### [Texte fourni]
'''

H. de Toulouse-Lautrec - La grosse Maria - 1894 - © Von der Heydt Museum - Le Cirque Fernando, écuyère - 1888 - © Art Insitute Chicago.
Certaines de ses huiles ont malheureusement disparu et l’affichiste de génie continue à faire un peu d’ombre au peintre… C’est bien regrettable car il devient très difficile de pouvoir regarder ses plus célèbres tableaux, partis à l’étranger pour la plupart. Le musée d’Albi qui lui est dédié (le très beau Palais de la Berbie) a fait un grand effort en prêtant ses œuvres phares, comme le Cabinet des Estampes de la Bibliothèque Nationale de France (qui a reçu en legs de la mère de l’artiste 371 lithographies, suivies par le fonds de son ami d’enfance galeriste et exécuteur testamentaire Maurice Joyant). Le Musée d’Orsay a participé avec de belles œuvres : « Femme se coiffant », « Femme au boa », « Rousse à sa toilette », « La clownesse Cha-U-Koo », « Seule », « Le lit », etc. Le Musée des Arts décoratifs et celui des Beaux Arts de Paris ont été aussi mis à contribution.
H de Toulouse-Lautrec Femme rousse à sa toilette - 1896 - © Musée d'Orsay H de Toulouse-Lautrec - Portrait de Van Gogh pastel - 1887 - © Van Gogh Museum.
Il faut aller admirer des œuvres très rarement visibles en France comme son portrait à la craie de Vincent Van Gogh prêté par le musée éponyme d’Amsterdam et d’autres venues de musées allemands (« La grosse Maria »,…), de Budapest. (« Ces dames au réfectoire »), de Madrid ou Copenhague (« Monsieur Delaporte au Jardin de Paris »). Clou de l’exposition, le portrait d’Yvette Guilbert chantant « Linger, Longer, Loo » a été prêté par le Musée Pouchkine de Moscou et le Museu de Arte de Sao Paulo s’est défait de plusieurs chefs d’œuvres dont le fameux « Paul Viaud en tenue d’amiral du XVIIIe siècle » et un intérieur du salon du « Divan ».
H de Toulouse-Lautrec - Portrait d'Yvette Guilbert chantant "Linger, Longer, Loo" - 1894 - © Musée Pouchkine Moscou - Archives Alinari Florance - Dist RMN
Contribution exceptionnelle des musées américains de New-York, Pittsburg, Philadelphia et des J. Paul Getty Museum et County Museum of Art de Los Angeles. Merci à la National Gallery of Art de Washington pour ces deux portraits magnifiques : la flamboyante rousse Carmen Gaudin (un de ses modèles préférés car il aimait les femmes qui ont « la tête en or ») et la serveuse Jeanne Wenz. Merci à The Art Institute de Chicago pour le prêt de trois œuvres majeures : « Au Moulin Rouge », «Au bal du Moulin de la Galette » et « Au cirque Fernando, l’Ecuyère »* (toile exceptionnelle qui avait été présentée à Bruxelles au « Salon des XX » en 1888.)
H de Toulouse-Lautrec - La Blanchisseuse (Carmen Gaudin) - 1889 - © Collection particulière.

'''

Indiquez si chacune des affirmations suivantes concorde avec le texte sur l'exposition Toulouse-Lautrec, en répondant par oui ou par non et en citant mot pour mot le passage décisif. (a) Le portrait d'Yvette Guilbert chantant « Linger, Longer, Loo » a été prêté par le Musée Pouchkine de Moscou. (b) Les 371 lithographies du Cabinet des Estampes ont été léguées par Maurice Joyant. (c) Le portrait de Van Gogh a été prêté par un musée allemand.

### [Jeu de données]
'''

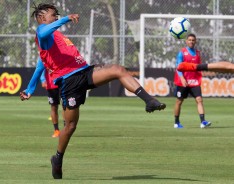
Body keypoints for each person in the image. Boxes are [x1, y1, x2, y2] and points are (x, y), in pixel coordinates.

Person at [21, 3, 166, 179]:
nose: (56, 17)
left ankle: (149, 100)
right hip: (69, 82)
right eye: (53, 15)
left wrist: (29, 88)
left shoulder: (55, 34)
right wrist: (30, 88)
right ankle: (58, 159)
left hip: (85, 72)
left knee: (118, 70)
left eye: (57, 15)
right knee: (71, 126)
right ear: (42, 18)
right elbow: (41, 59)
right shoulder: (42, 32)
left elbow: (43, 60)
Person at [173, 33, 211, 129]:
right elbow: (178, 67)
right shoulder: (182, 52)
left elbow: (198, 66)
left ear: (195, 41)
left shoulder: (198, 53)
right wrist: (182, 78)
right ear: (186, 41)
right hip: (183, 82)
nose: (191, 41)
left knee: (199, 100)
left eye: (193, 40)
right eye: (189, 40)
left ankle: (203, 122)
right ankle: (176, 122)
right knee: (179, 102)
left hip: (194, 81)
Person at [21, 57, 61, 138]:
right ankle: (56, 130)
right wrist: (42, 80)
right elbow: (39, 69)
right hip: (52, 84)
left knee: (66, 106)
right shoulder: (44, 54)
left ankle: (66, 130)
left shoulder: (62, 49)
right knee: (54, 107)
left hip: (65, 81)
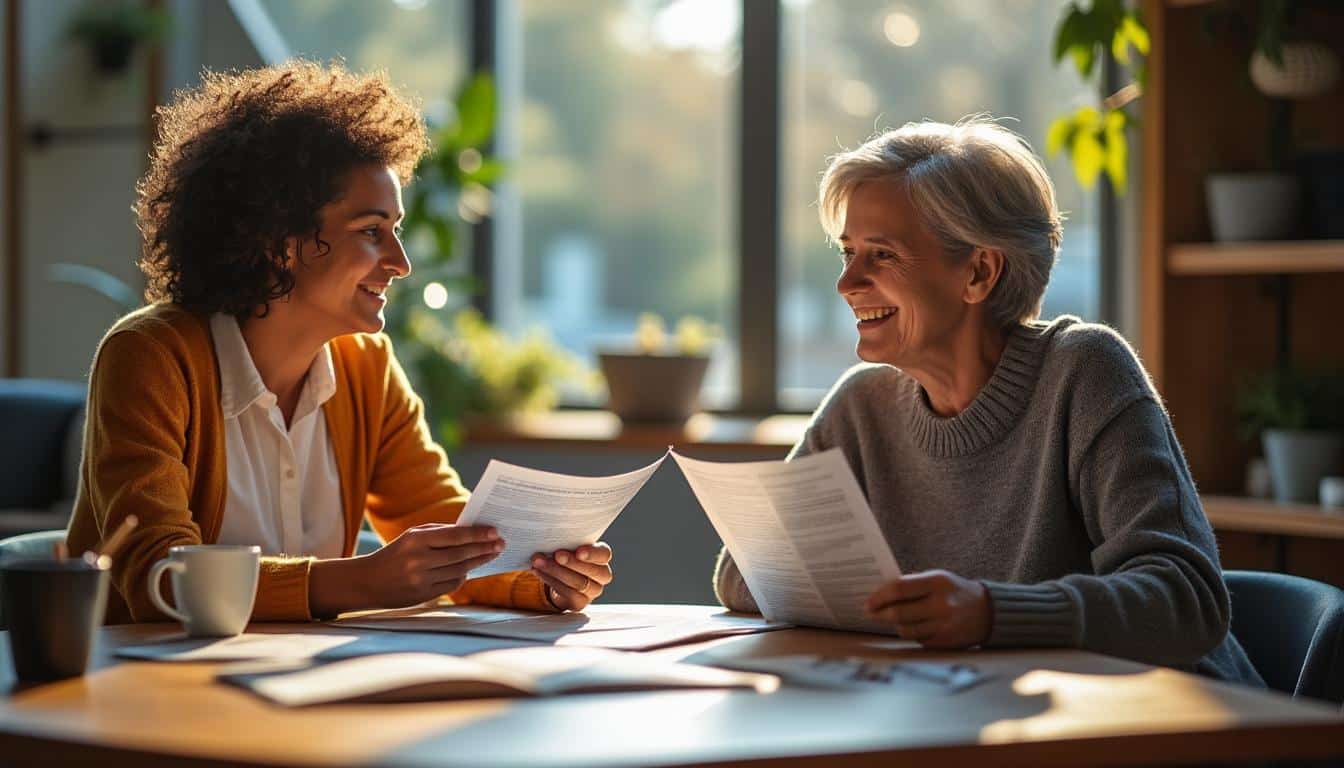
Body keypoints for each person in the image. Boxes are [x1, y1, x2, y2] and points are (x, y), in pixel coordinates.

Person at [713, 118, 1261, 684]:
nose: (846, 282)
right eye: (848, 252)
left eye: (881, 255)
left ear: (978, 272)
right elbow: (741, 578)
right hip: (986, 718)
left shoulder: (1084, 373)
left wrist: (991, 612)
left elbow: (1187, 601)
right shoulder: (862, 405)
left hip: (1172, 728)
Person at [66, 61, 612, 623]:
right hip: (144, 692)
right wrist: (359, 581)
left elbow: (451, 531)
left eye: (395, 230)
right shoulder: (151, 357)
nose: (400, 263)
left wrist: (546, 580)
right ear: (280, 242)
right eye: (371, 232)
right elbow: (160, 573)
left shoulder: (365, 366)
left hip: (303, 691)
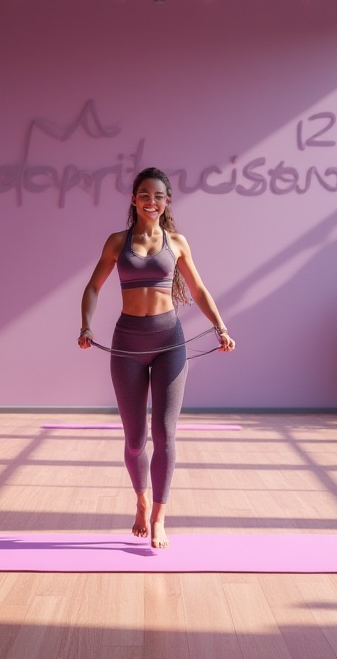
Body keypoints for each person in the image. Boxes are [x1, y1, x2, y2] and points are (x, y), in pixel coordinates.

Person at [79, 166, 236, 549]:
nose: (152, 201)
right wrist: (86, 325)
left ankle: (159, 518)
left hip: (170, 340)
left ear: (167, 202)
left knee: (165, 435)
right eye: (145, 194)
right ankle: (141, 499)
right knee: (135, 441)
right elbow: (93, 287)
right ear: (134, 199)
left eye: (159, 196)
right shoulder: (117, 242)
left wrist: (220, 326)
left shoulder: (177, 242)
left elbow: (197, 289)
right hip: (127, 344)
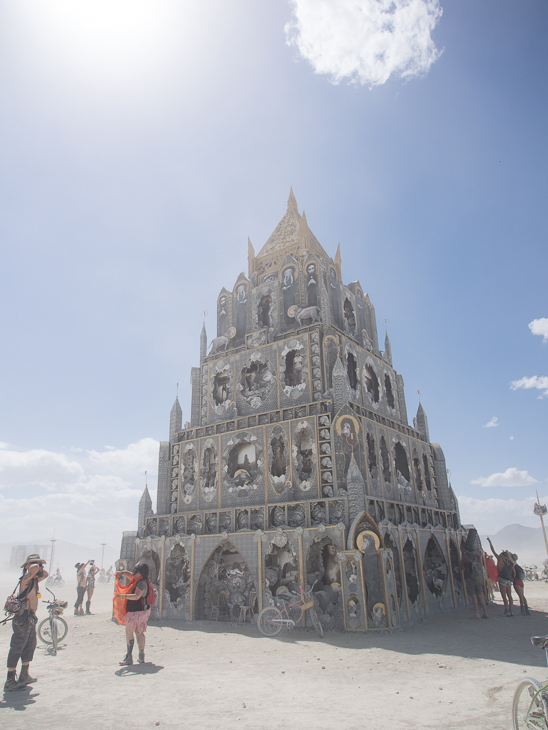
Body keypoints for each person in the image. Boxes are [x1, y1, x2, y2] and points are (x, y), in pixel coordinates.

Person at [5, 553, 48, 691]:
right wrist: (33, 566)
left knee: (30, 645)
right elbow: (34, 569)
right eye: (36, 564)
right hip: (23, 618)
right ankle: (10, 680)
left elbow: (45, 574)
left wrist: (39, 567)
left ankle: (24, 675)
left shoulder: (34, 580)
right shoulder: (25, 579)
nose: (39, 566)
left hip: (30, 616)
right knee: (17, 646)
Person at [114, 563, 152, 666]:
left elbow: (136, 596)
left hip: (136, 612)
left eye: (135, 572)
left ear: (139, 573)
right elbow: (128, 574)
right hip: (143, 612)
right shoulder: (141, 580)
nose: (133, 573)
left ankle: (129, 656)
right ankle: (141, 655)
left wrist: (123, 596)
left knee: (129, 633)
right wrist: (121, 572)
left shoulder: (141, 584)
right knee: (139, 632)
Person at [486, 537, 515, 616]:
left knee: (504, 595)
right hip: (508, 579)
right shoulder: (509, 561)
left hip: (502, 579)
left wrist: (490, 542)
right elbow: (514, 572)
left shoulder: (500, 559)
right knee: (510, 596)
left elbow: (493, 551)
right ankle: (511, 610)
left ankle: (506, 610)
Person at [459, 547, 489, 619]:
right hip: (478, 578)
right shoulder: (476, 557)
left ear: (466, 550)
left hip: (469, 578)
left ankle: (477, 613)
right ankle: (485, 612)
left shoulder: (465, 558)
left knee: (473, 596)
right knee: (480, 594)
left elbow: (460, 567)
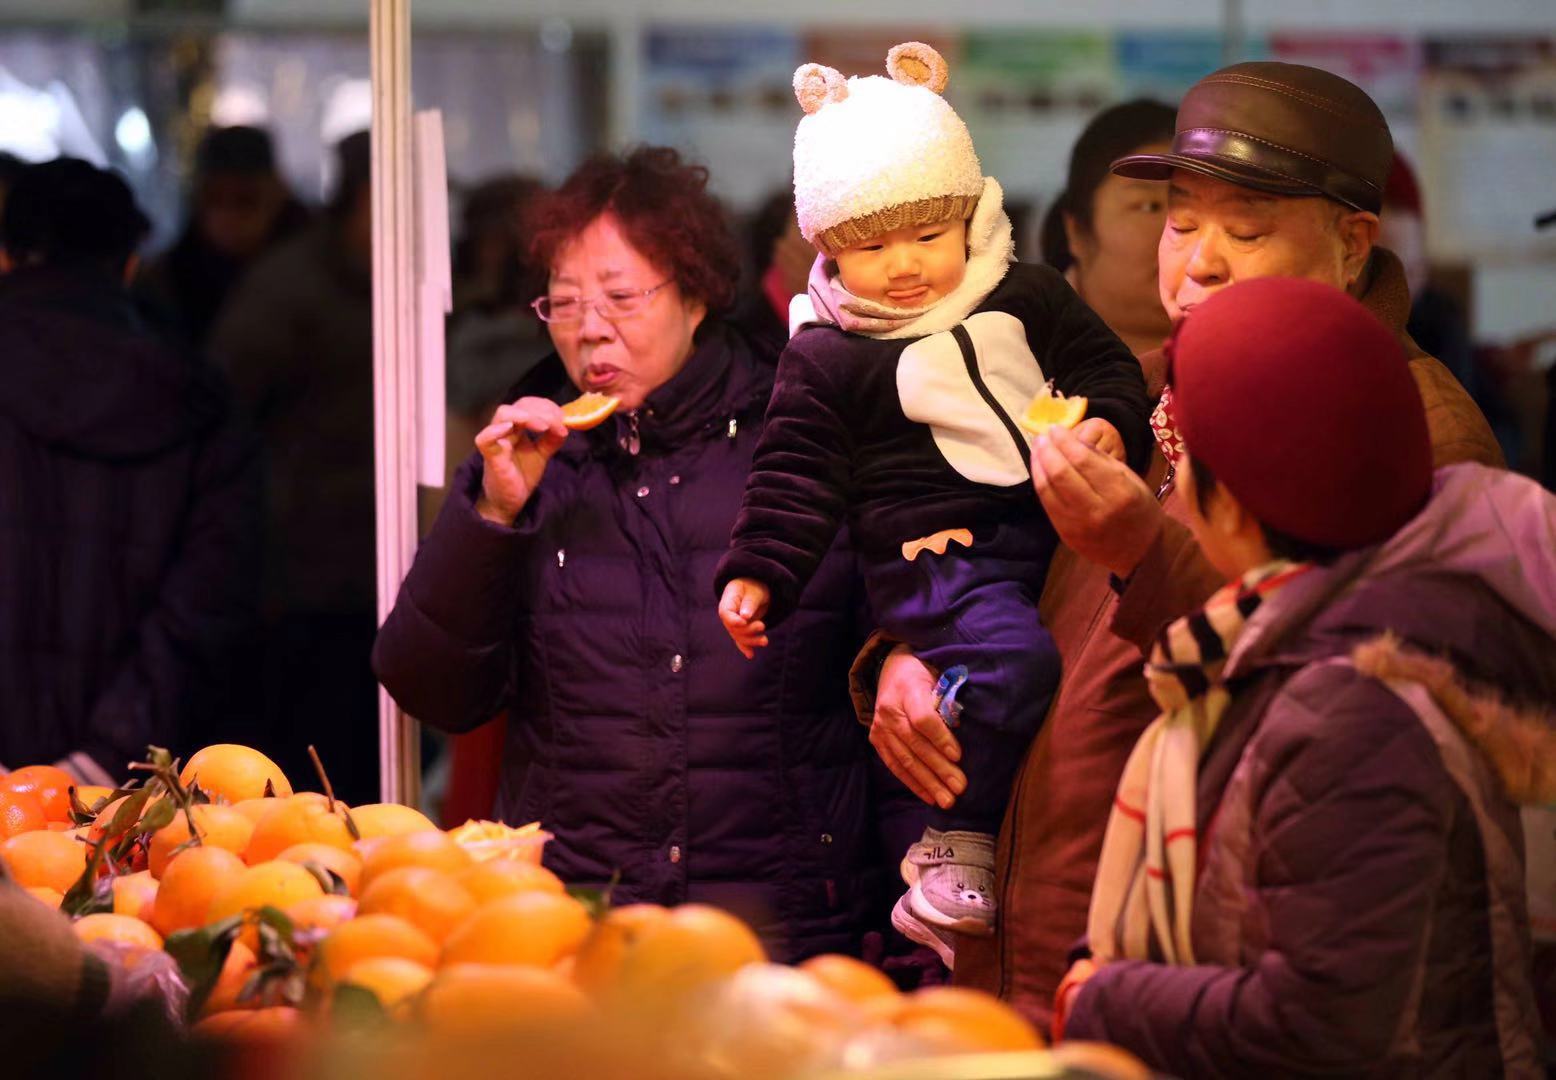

'''

### [Réponse rédigée]
(a) Oui : « le portrait d’Yvette Guilbert chantant « Linger, Longer, Loo » a été prêté par le Musée Pouchkine de Moscou ».
(b) Non : « qui a reçu en legs de la mère de l’artiste 371 lithographies ».
(c) Non : « son portrait à la craie de Vincent Van Gogh prêté par le musée éponyme d’Amsterdam ».